= PASSAGE TO READ =
▶

Layer Types & Description

Image Normalization

The first step in our convolutional neural network is to normalize the input image we are given. Images are normally given as a set of RGB values. These values range from $0$ to $255$ for each RGB channel. We then want to normalize all of these values to a range from $-0.5$ to $0.5$ . To do this we simply can take the input image and apply the following transformation on it:

$Out(i,j,k)=\frac{In(i,j,k)}{255.0}-0.5$

For example, let’s say we were given an image pixel with the following values, $(R,G,B)=(10,128,20)$ . Let us apply this image normalization technique to see what we get. So we will have $(10, 128, 20)/255.0−0.5$ , which gives us $(−0.4608,0.0020,−0.4216)$ as our normalized values. As we can see all the values are are between $-0.5$ and $0.5$ . Also, notice that the $G$ value was $128$ which is nearly half of $255$ and as a result we get a value very close to zero after normalization. We can now used this normalized value in the rest of our convolutional neural network. Normalization of data is a necessary and useful technique in most machine learning applications. In MATLAB, this step can be easily implemented and follows exactly from the transformation we have just described. We will just take in the input array and divide by $255$ and subtract by $0.5$ .

◀

= SHORT EXERCISE 1 =
Put each line of the drawing-difference entries below into a Markdown table with the columns Row and Line, numbering the rows and omitting blank lines. Leave the two picture lines out of the table.

= RAW RECORDS =
▶

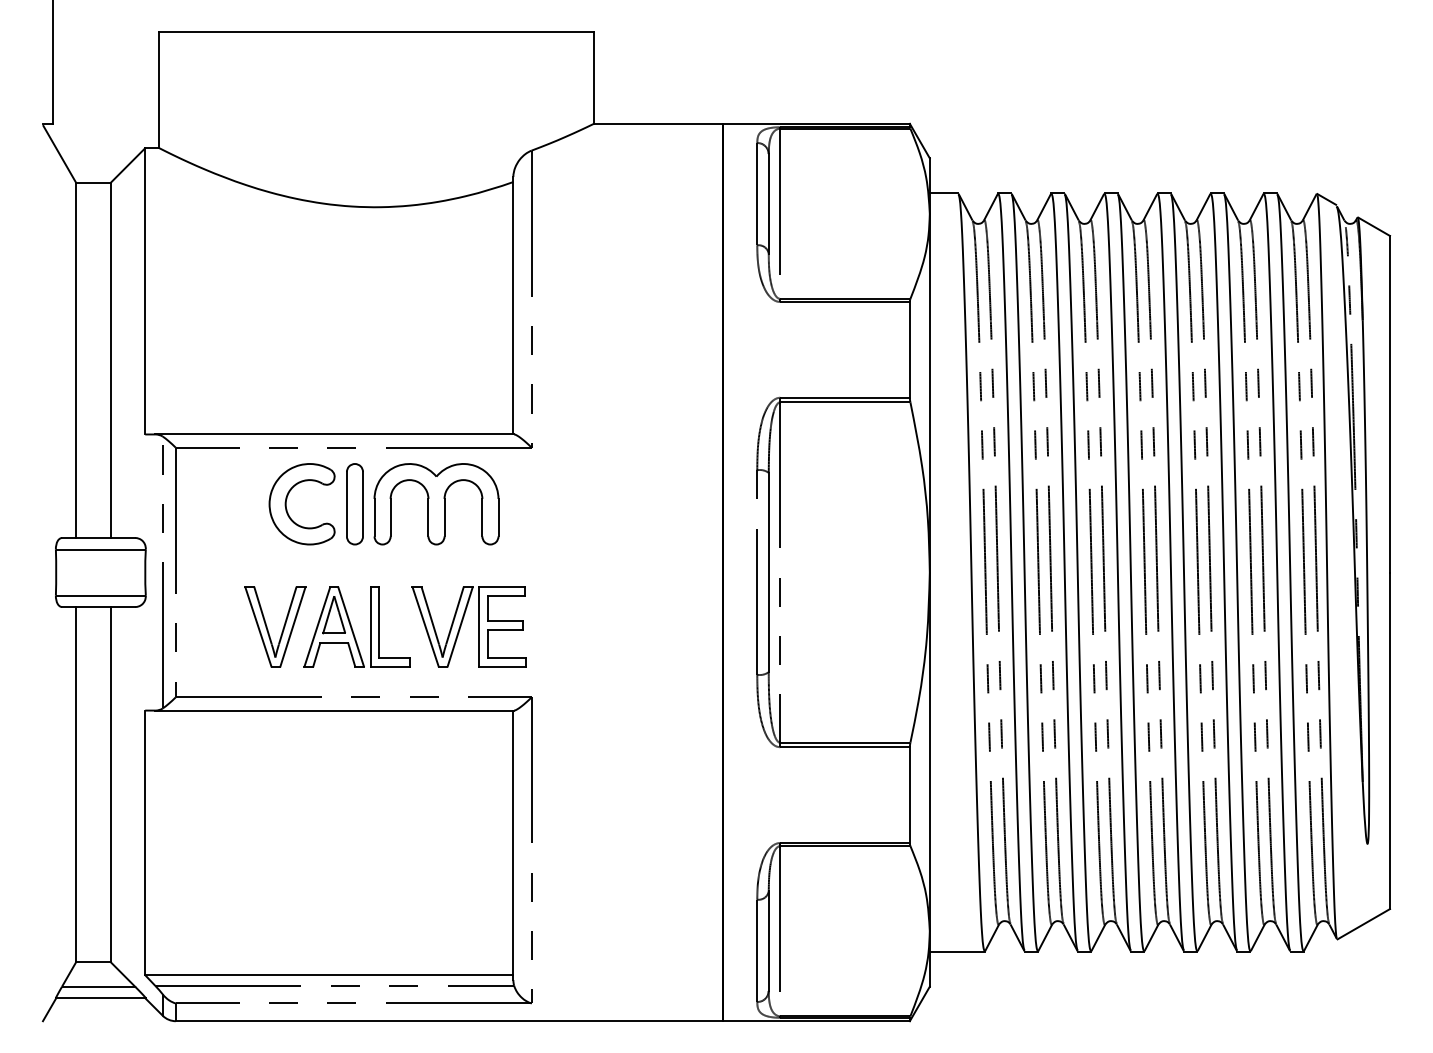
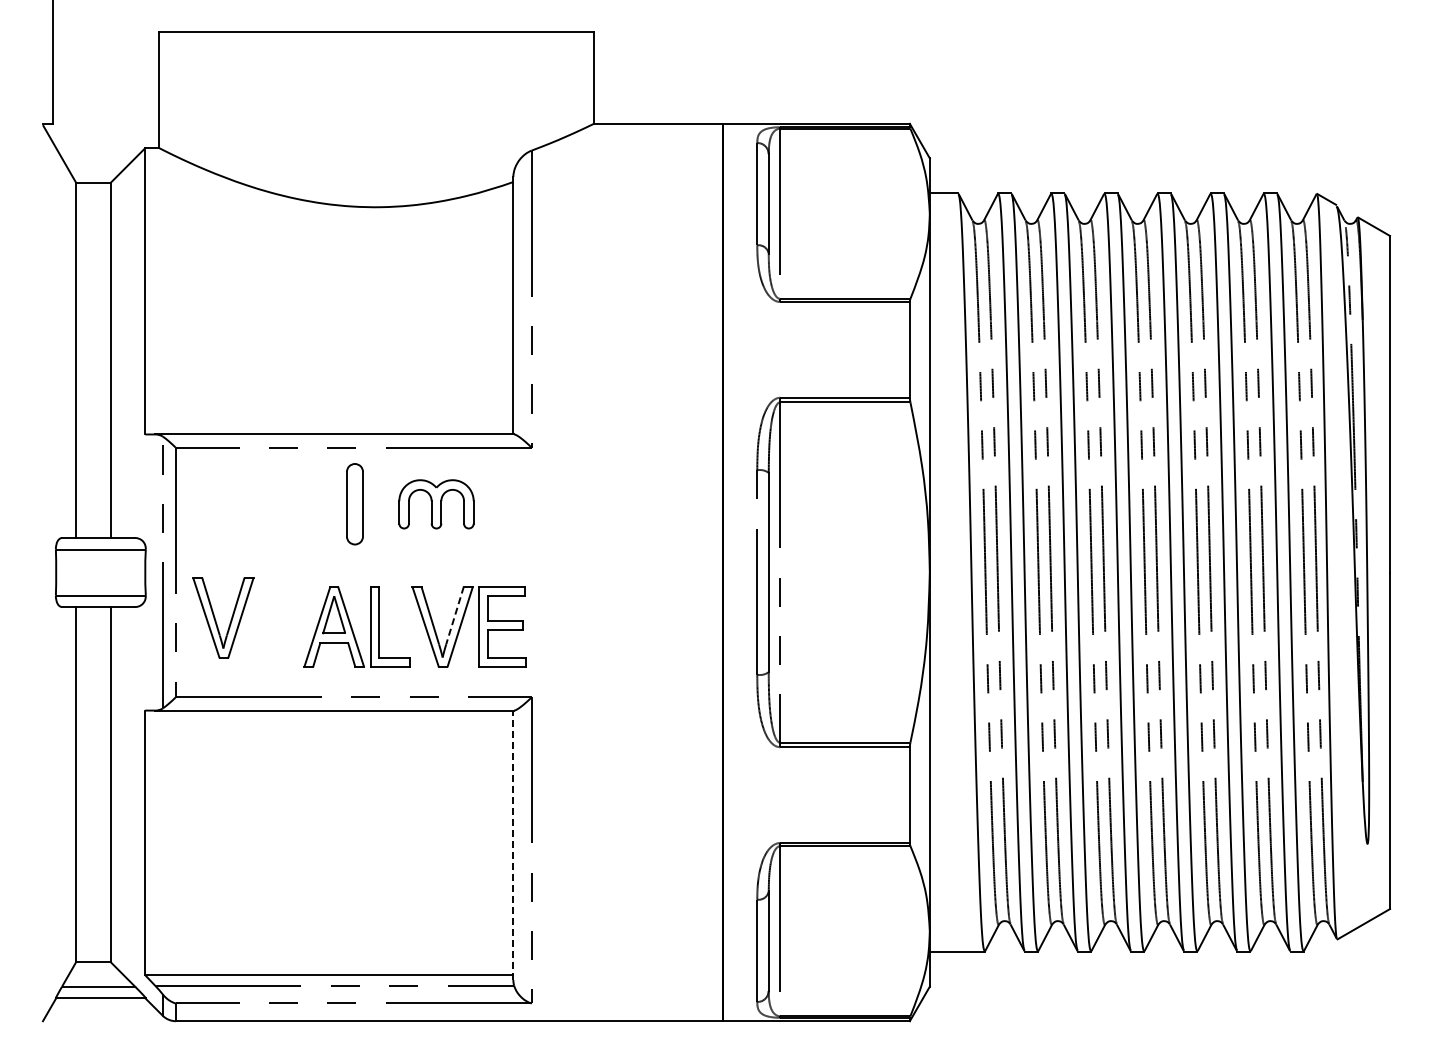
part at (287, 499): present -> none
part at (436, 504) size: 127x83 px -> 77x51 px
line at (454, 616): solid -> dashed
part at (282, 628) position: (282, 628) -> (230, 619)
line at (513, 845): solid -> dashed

◀

= SHORT EXERCISE 2 =
Repeat word for word the part of the image normalization passage that opens with the words containing "For example, let’s" and closes with "subtract by $0.5$ .".

= RESPONSE 1 =
| Row | Line |
|---|---|
| 1 | part at (287, 499): present -> none |
| 2 | part at (436, 504) size: 127x83 px -> 77x51 px |
| 3 | line at (454, 616): solid -> dashed |
| 4 | part at (282, 628) position: (282, 628) -> (230, 619) |
| 5 | line at (513, 845): solid -> dashed |

= RESPONSE 2 =
For example, let’s say we were given an image pixel with the following values, $(R,G,B)=(10,128,20)$ . Let us apply this image normalization technique to see what we get. So we will have $(10, 128, 20)/255.0−0.5$ , which gives us $(−0.4608,0.0020,−0.4216)$ as our normalized values. As we can see all the values are are between $-0.5$ and $0.5$ . Also, notice that the $G$ value was $128$ which is nearly half of $255$ and as a result we get a value very close to zero after normalization. We can now used this normalized value in the rest of our convolutional neural network. Normalization of data is a necessary and useful technique in most machine learning applications. In MATLAB, this step can be easily implemented and follows exactly from the transformation we have just described. We will just take in the input array and divide by $255$ and subtract by $0.5$ .